= YOUR GOAL =
List each distinct username that appears as a post header in the forum thread titled "My Boy is 1 yr old."

= EXERCISE PASSAGE =
# My Boy is 1 yr old.



## Trucked (Apr 6, 2004)

Keeping his feet warm for the ice outside.


Click on the image to enlarge it.


----------



## STRONGPERSUADER (Nov 5, 2006)

Hah, cool pics trucked. Springer right? Gonna post some more pics of my britt when I get some pigeons, hopefully shes learning "whoa" . We'll see.


----------



## Bigun (Jun 20, 2006)

Dang he looks good steve. How does he like the boots? Ive never tried them on mom and dad, but I've thought about it. especially on mom she has very sensative feet.


----------



## buckeye_boy (Jun 25, 2005)

Great looking Springer. I have a female about 9 months they look like twins. I may be interested in breeding her, maybe we could get together.

​


----------



## Trucked (Apr 6, 2004)

He is my right hand. I can't make a move without him by my side. He is great outside. I take him to Alum Creek Dog Park and let him run with the other dogs there for some excersise but he doesn't run. He walks up to the other dogs and then comes back to me all the time. If I take him to the water side then I can't get him oout of the water. He loves it and will retrieve on command and loves to be rewarded.

A great dog for sure. One hellova guard dog too. My neighbor came over to say hi and Lily was outside with me and Cody and she went to rub Lily's head and Cody got in between Lily and her and grabbed her wrist and held her and growled at her until I told him to "drop". Then I praised him for doing that. Nobody can get near Lily that he questions at all. He will stand in between them and stand his ground until told to relax.

Thanks Bigun, BTW he like the boots and ran and played for a bit. They also helped his feet and protected the pads from the sharp ice that he stepped on.

Catch ya'all later. Sorry for the long time reply.

= LISTED RECORDS =

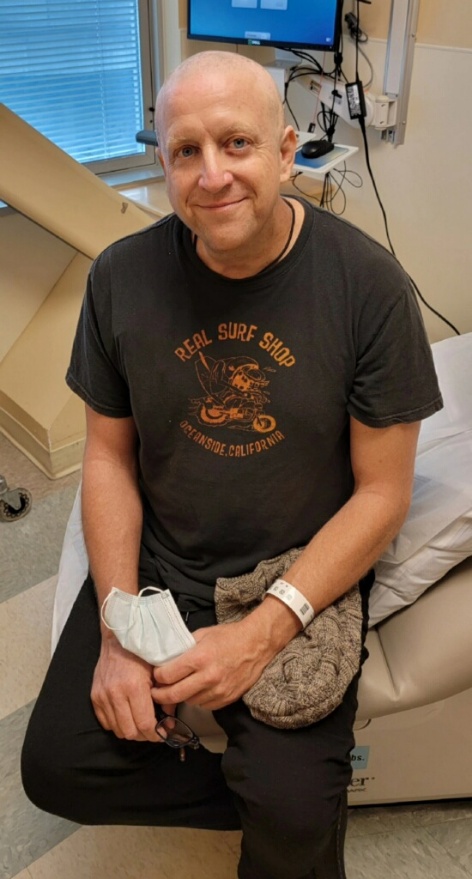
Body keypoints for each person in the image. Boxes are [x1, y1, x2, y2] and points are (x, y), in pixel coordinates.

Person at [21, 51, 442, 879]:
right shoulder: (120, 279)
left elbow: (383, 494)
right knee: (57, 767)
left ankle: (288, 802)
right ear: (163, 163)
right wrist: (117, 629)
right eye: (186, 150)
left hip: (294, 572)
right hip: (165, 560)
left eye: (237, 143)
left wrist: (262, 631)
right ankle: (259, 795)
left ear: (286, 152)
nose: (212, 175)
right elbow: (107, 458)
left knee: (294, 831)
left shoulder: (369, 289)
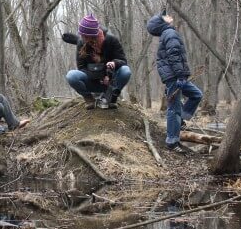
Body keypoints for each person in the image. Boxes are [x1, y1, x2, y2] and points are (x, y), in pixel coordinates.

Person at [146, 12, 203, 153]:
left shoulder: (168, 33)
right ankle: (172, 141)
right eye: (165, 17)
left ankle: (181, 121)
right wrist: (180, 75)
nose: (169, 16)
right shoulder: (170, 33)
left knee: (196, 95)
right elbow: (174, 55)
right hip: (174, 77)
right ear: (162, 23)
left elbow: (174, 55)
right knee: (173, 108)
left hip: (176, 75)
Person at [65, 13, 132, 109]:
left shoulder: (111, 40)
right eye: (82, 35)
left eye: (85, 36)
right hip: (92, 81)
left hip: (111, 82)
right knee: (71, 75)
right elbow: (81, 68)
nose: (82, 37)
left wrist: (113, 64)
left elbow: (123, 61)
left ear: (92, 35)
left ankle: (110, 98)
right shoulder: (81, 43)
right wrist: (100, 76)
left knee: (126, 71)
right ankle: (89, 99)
==
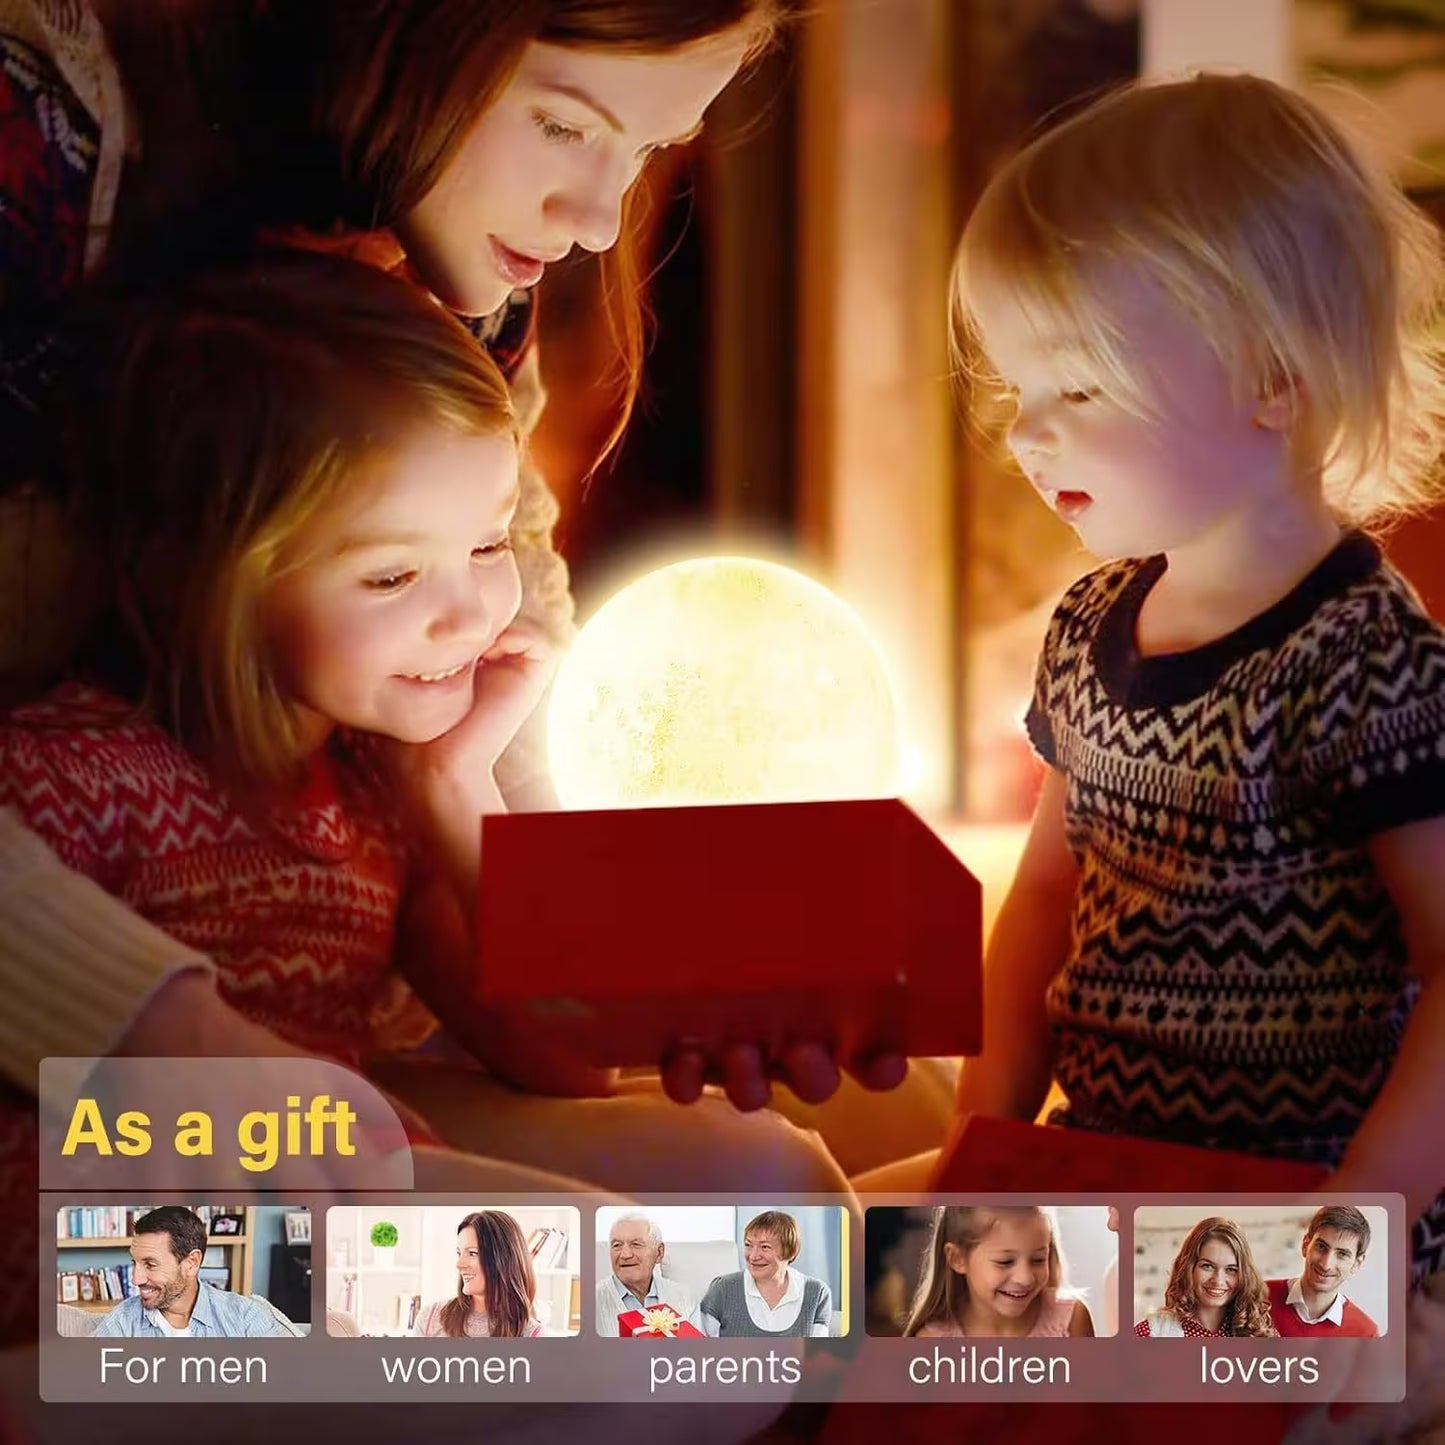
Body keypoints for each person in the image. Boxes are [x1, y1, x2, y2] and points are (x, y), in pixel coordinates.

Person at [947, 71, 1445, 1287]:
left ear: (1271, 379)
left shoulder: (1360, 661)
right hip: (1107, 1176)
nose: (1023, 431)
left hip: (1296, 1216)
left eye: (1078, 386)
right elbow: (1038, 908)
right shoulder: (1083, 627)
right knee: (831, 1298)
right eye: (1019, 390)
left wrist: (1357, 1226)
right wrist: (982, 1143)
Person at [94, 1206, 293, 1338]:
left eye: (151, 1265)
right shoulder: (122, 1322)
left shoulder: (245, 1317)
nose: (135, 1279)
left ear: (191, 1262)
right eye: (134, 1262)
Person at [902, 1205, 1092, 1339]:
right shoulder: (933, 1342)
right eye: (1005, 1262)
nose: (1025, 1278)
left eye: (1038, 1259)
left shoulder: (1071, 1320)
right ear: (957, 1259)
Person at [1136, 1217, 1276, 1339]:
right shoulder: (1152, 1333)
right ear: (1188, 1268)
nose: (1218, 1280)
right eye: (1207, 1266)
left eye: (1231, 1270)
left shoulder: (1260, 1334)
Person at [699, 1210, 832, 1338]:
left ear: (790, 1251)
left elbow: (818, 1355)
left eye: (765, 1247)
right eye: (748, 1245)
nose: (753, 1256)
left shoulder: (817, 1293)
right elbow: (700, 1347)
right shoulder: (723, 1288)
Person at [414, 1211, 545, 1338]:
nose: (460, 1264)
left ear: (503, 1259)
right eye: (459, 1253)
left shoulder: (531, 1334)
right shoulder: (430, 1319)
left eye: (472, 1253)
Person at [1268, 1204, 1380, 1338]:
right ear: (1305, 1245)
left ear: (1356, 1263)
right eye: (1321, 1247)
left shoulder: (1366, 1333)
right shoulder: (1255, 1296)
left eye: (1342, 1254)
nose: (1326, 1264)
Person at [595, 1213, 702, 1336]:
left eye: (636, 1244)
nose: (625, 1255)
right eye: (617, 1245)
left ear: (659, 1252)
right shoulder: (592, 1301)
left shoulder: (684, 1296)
--
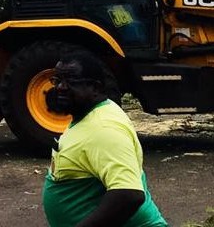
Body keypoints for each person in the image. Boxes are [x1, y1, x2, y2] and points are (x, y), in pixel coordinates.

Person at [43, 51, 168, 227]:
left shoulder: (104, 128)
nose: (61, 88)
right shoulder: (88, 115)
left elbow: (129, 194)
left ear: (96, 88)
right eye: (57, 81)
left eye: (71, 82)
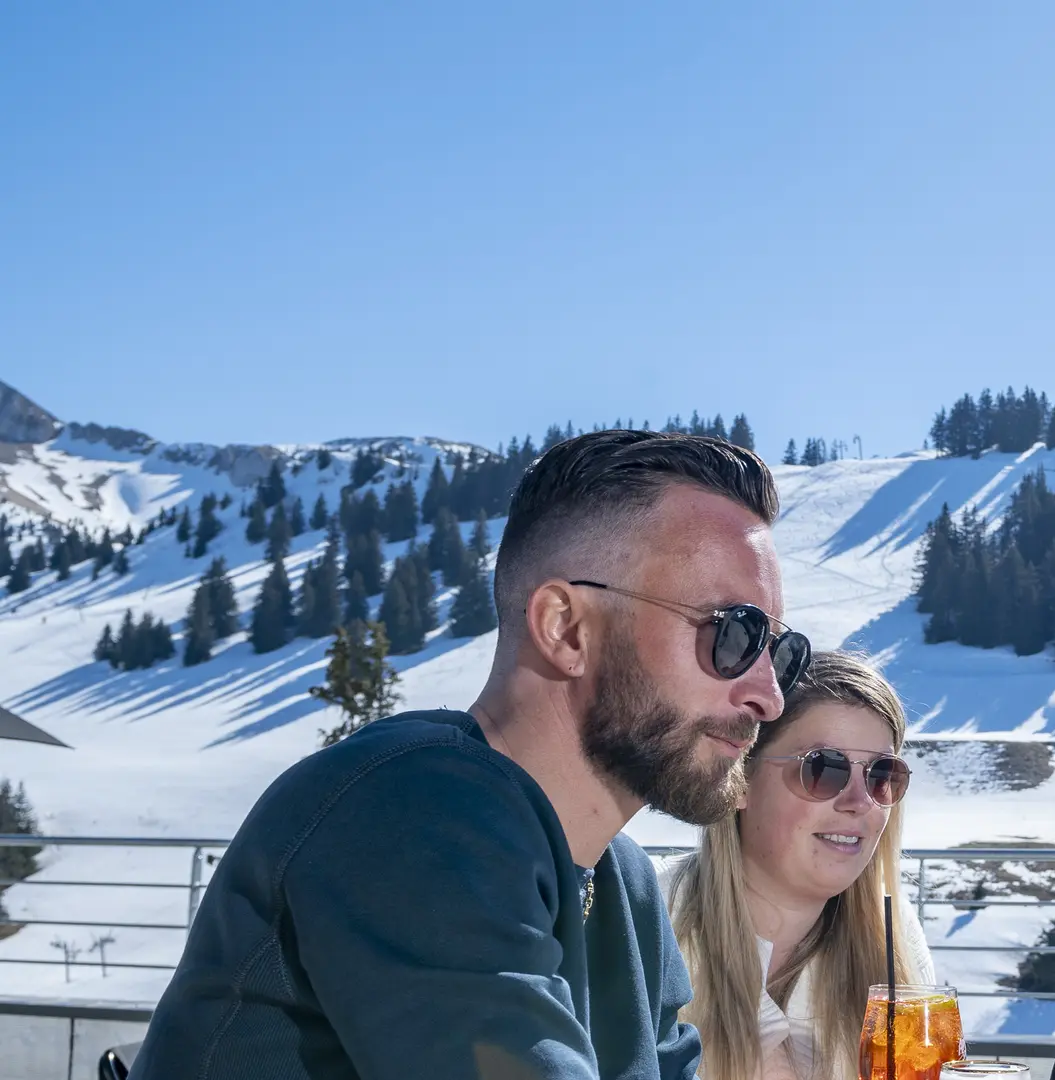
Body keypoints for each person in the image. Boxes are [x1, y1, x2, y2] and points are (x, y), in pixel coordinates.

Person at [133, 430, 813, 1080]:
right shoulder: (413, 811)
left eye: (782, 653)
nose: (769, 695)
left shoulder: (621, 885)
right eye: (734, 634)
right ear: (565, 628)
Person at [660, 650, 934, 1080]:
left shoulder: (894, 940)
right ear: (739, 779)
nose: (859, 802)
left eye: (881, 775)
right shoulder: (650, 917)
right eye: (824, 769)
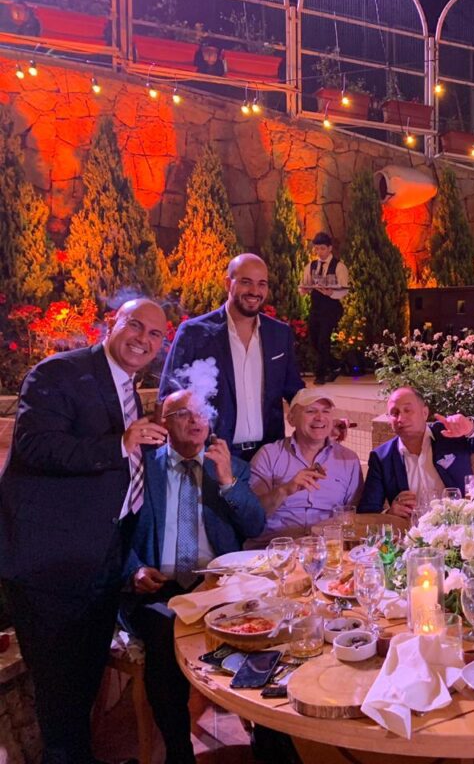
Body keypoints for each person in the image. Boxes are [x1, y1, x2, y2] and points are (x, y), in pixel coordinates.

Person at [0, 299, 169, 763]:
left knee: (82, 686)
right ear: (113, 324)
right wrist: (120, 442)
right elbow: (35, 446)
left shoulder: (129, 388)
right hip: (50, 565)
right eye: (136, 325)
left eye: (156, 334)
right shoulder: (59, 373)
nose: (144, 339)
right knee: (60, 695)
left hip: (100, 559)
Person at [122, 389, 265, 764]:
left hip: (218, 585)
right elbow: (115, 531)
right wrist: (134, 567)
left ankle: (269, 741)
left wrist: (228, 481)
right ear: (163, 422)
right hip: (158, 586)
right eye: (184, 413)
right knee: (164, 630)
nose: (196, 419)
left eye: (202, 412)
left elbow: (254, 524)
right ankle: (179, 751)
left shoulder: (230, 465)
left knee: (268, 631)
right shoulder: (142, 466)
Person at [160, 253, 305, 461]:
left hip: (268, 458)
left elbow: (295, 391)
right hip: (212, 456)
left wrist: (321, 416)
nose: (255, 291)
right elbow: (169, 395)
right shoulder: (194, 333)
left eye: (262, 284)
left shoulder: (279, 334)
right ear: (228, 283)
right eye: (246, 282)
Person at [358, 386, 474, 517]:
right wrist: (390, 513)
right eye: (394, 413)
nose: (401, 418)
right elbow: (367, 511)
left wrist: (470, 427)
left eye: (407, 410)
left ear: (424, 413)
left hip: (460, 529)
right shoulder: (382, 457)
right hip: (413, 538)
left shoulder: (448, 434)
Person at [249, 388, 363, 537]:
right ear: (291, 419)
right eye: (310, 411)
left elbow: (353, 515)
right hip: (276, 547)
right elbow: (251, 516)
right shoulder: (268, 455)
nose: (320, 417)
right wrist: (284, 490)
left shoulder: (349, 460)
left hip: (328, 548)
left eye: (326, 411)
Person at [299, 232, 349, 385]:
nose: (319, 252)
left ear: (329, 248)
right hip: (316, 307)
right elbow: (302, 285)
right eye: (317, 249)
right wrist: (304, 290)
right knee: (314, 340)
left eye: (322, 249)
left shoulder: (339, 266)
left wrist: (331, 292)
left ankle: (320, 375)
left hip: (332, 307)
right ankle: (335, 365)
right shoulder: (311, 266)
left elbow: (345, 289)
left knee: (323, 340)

= SOLUTION BELOW =
Trucked, STRONGPERSUADER, Bigun, buckeye_boy